Wir blieben 8 Tage in Chios. Mit Wäsche waschen, Boot gründlich putzen, Vorräte auffüllen und natürlich die Gegend erkunden verging die Zeit wie im Fluge. In einem sehr gut sortierten Geschäft für Werkzeug und Schiffsbedarf fand ich unter anderem auch einen passenden Filter für unseren Staubsauger, viel günstiger als bei Amazon. Hierher kommen schon seit langer Zeit Flüchtlinge vom nahen türkischen Festland an. In der Nähe der Marina ist eine Kirche, die vor langer Zeit von Flüchtlingen aus Kleinasien gebaut wurde. Etwa 1km davon entfernt ist ein überfülltes Zeltlager für jetzt aktuell auf Chios angekommene Menschen aus Syrien und Afrika. Sie müssen unter sehr einfachen Bedingungen leben. Es ist nur natürlich, dass es hier immer wieder mal zu Auseinandersetzungen sowohl innerhalb des Lagers als auch zwischen den Lagerbewohnern und Einheimischen kommt. Die griechische Regierungen hat die Pflicht für Flüchtlinge, im Lager zu wohnen inzwischen aufgehoben. Es ist aber sehr schwer, den Menschen Wohnungen zu vermitteln. Ich las darüber in einer online- Zeitung. Im Stadthafen von Chios lag ein Frontexschiff und ein griechisches Militärschiff. Sie fahren auch regelmäßig Patrouille. Bisher haben wir auf unserer Reise bisher noch kein Boot mit Flüchtlingen gesehen, aber einige Funksprüche darüber gehört.

8.7.2018
Endlich schwächte sich der Nordwind etwas ab. Wir verließen die Chios-Marina und fuhren unter Motor nach Norden nach Inoussa, einer kleinen Insel im Nordosten von Chios. Hier soll die angesehenste Kapitänsschule Griechenlands sein. Es soll auch der Wohnsitz der großen Reeder in Griechenland sein.

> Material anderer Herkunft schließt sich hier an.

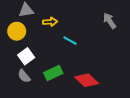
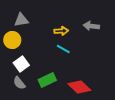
gray arrow: (110, 21) -> (91, 26), moved, turned -49
yellow arrow: (50, 22) -> (61, 31), moved

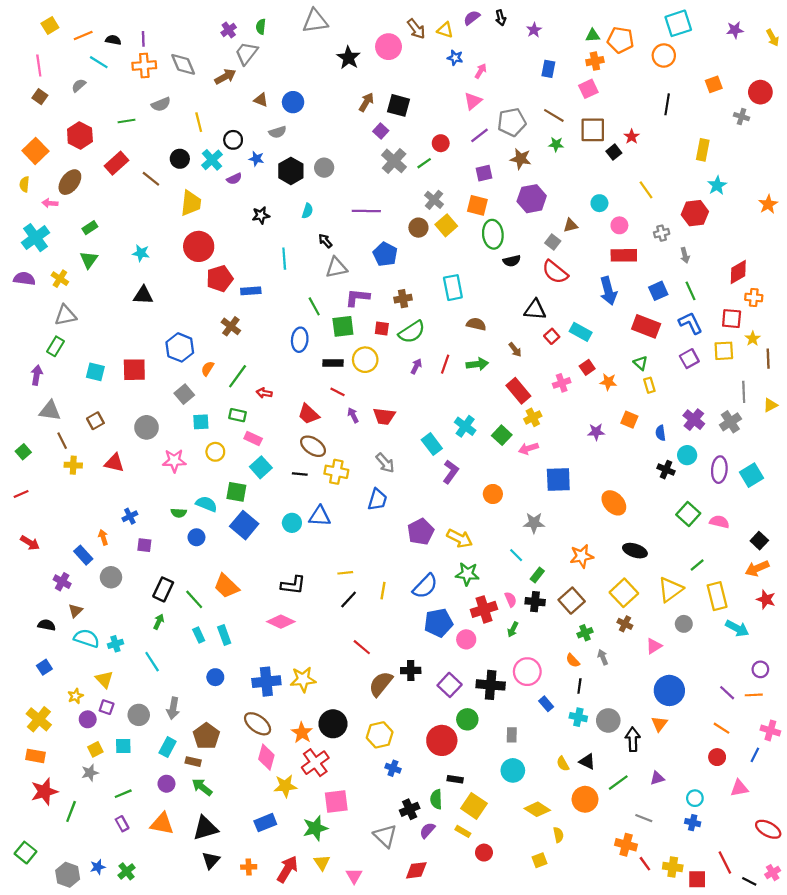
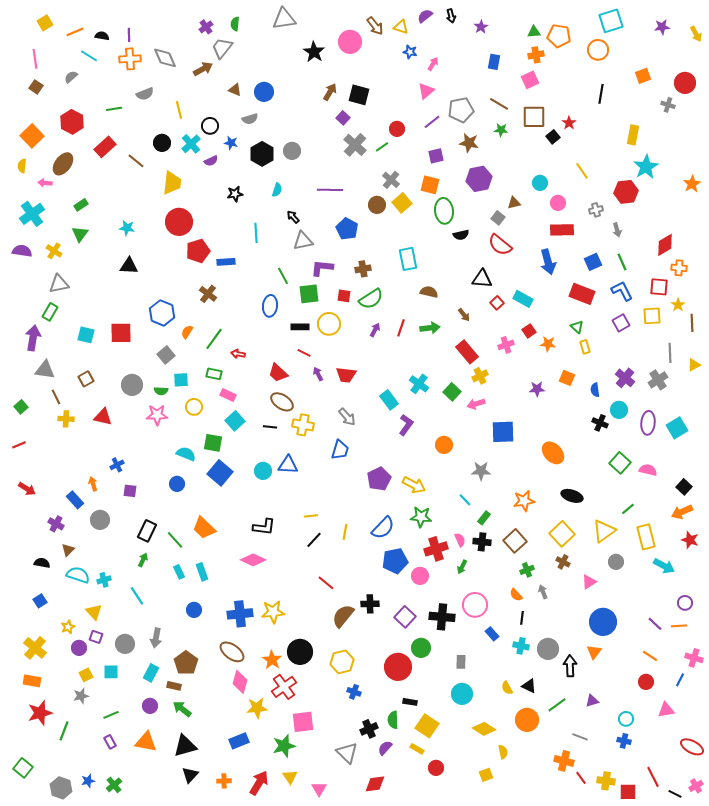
cyan star: (717, 185) -> (646, 167), size x1.4
purple arrow: (37, 375) -> (33, 338), size x1.4
green semicircle: (179, 513) -> (161, 391), moved

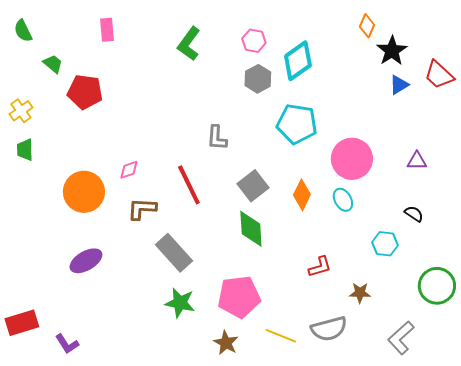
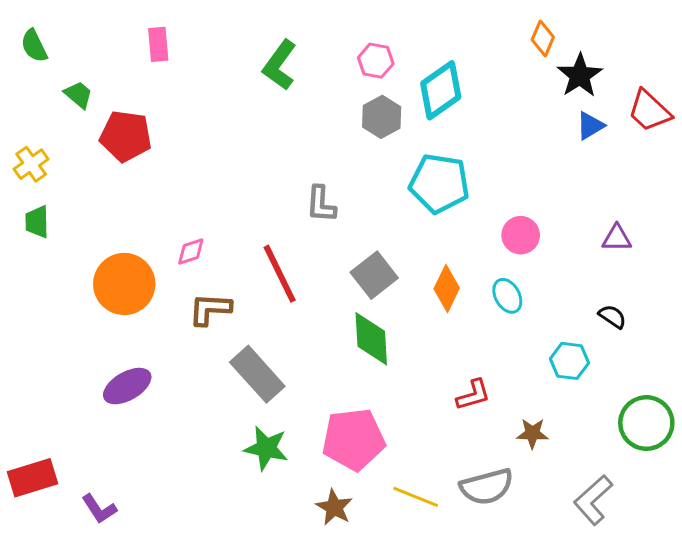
pink circle: (352, 159) -> (521, 235), size x0.6

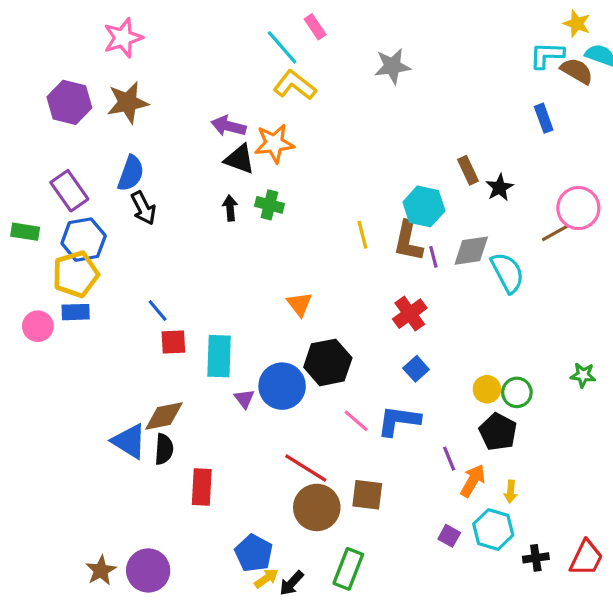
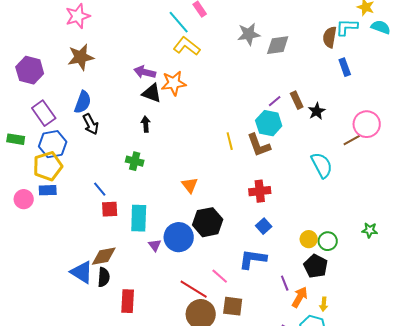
brown semicircle: (577, 71) -> (330, 37), moved, turned -110
purple hexagon: (69, 102) -> (30, 70), moved
green cross: (269, 205) -> (135, 161), moved
brown L-shape: (408, 241) -> (259, 145), turned -32
gray diamond: (471, 251) -> (278, 45), moved
purple line: (433, 257) -> (275, 101), moved, turned 64
red cross: (410, 314) -> (260, 191), turned 30
pink line: (356, 421) -> (220, 276), moved

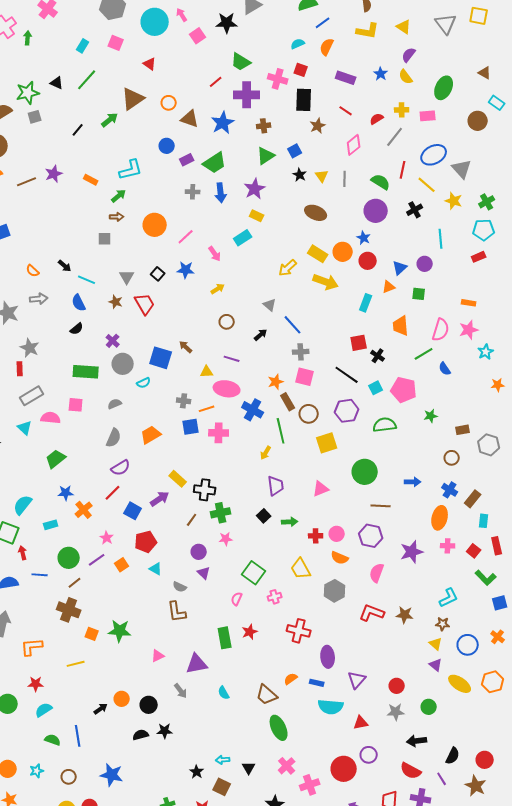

Wir ankerten in einer fast leeren Bucht und genossen die Ruhe und die Natur. Bei meinen Recherchen im Internet über diese Insel fand ich einen Bericht ein türkisches Militärmanöver: ausgerechnet am 8. April 2018, dem griechisch orthodoxen Osterfest übten sie einen Angriff auf Inoussa mit mehreren Fregatten. Ostern ist für die meisten Griechen ein sehr wichtiges Fest. Die Empörung über diese Provokation war zurecht enorm. Chios und Inoussa wuren im April 1822 von dem damaligen Osmanischen Reich überfallen. Dabei wurden etwa 25000 Einwohner getötet, 45000 Menschen wurden versklavt und 10000 bis 15000 Griechen konnten fliehen. Vor diesem Massaker wohnten etwa 100000 Menschen auf Chios, das eine in ganz Europa angesehene Handelsflotte hatte. Jetzt wohnen auf Chios wieder etwa 50000 Menschen. Sie leben hauptsächlich von Oliven- und Weinanbau. Im Süden der Insel wird hauptsächlich das Harz der Mastixbäume geerntet. Es wird in Handarbeit gereinigt und gewinnbringend verkauft.